----- 提示された文章

飾られた季節の花は気取りのなさが素敵です。

きびきびと立ち働く女性スタッフの、細やかな情のある接客も気持ちよく、それも季楽の雰囲気の重要な要素になっています。一人一人が、自ら考えながら楽しく働く季楽の雰囲気に、心地よい時間を過ごすことができます。「コロナ以前に驚くほど人が来ていたわけでもないし、また、コロナになっても来店数や売り上げは以前とさほど変わっていません」という言葉にも季楽の強みを感じました。

循環型農業で地域の将来に希望を


「楽しみながら農地活用」「美しいふる里 みんなのおもい」と書かれた看板が周囲の景色に溶けこんで立っています。ふしぎと説得力を感じます。この二つの言葉は、机上のことではなく、まさに犬甘野営農組合がこれまで築き、今も取り組んでいるテーマです。

----------
----- 処理対象データ

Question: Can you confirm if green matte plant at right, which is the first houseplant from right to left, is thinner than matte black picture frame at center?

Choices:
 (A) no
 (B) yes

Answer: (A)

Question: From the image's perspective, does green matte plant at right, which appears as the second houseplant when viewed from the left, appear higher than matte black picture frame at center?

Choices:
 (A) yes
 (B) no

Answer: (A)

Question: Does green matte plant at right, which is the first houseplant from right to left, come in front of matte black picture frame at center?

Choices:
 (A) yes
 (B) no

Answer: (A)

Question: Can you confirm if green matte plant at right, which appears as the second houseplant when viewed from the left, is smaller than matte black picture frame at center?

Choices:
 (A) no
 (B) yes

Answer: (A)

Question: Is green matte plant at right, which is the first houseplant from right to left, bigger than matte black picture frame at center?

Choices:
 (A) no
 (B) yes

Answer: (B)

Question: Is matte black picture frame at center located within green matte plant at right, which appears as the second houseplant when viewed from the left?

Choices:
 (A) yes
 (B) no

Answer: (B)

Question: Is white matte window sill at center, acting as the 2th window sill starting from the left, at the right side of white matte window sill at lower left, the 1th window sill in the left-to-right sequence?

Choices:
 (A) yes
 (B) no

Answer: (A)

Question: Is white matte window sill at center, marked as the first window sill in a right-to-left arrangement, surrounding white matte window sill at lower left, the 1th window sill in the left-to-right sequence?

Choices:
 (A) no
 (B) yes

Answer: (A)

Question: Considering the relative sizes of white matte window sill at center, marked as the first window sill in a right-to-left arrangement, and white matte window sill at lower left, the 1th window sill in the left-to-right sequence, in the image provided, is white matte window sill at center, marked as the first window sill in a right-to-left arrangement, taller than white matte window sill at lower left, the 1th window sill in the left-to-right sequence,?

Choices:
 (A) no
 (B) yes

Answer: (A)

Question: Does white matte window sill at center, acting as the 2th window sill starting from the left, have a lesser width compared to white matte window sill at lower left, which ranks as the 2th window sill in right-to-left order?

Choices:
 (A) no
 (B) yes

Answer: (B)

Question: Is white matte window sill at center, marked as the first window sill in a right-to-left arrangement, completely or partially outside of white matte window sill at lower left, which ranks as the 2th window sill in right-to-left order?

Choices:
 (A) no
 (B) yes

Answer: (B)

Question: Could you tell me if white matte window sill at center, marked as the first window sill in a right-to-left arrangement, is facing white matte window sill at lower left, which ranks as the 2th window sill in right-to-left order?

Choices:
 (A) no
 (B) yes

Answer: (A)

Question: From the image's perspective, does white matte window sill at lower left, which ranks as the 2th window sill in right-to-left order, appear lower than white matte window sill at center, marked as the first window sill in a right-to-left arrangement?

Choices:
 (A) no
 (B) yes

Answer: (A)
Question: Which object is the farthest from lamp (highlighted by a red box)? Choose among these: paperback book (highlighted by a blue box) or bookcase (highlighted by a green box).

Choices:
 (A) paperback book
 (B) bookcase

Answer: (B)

----------

実施する作業 ::
A. 本文について、次の問いに答えよ。
(i) 季楽で接客にあたっているのはどのようなスタッフか。
(ii) コロナ以降の来店数や売り上げは、以前と比べてどうだと述べられているか。
(iii) 看板に書かれている二つの言葉は何か。
B. 一覧のうち、「Question: From the image's perspective, does green」を含む行から始まり「Question: Does green」を含む行で終わる範囲を、両端の行も含め、空行を除いてMarkdownの表に並べよ。列名は「番号」と「内容」とする。
本文と一覧のあいだに関係はない。

作業ごとの結果 ::
A.
(i) きびきびと立ち働く女性スタッフ。
(ii) 以前とさほど変わっていない。
(iii) 「楽しみながら農地活用」と「美しいふる里 みんなのおもい」。

B.
| 番号 | 内容 |
|---|---|
| 1 | Question: From the image's perspective, does green matte plant at right, which appears as the second houseplant when viewed from the left, appear higher than matte black picture frame at center? |
| 2 | Choices: |
| 3 |  (A) yes |
| 4 |  (B) no |
| 5 | Answer: (A) |
| 6 | Question: Does green matte plant at right, which is the first houseplant from right to left, come in front of matte black picture frame at center? |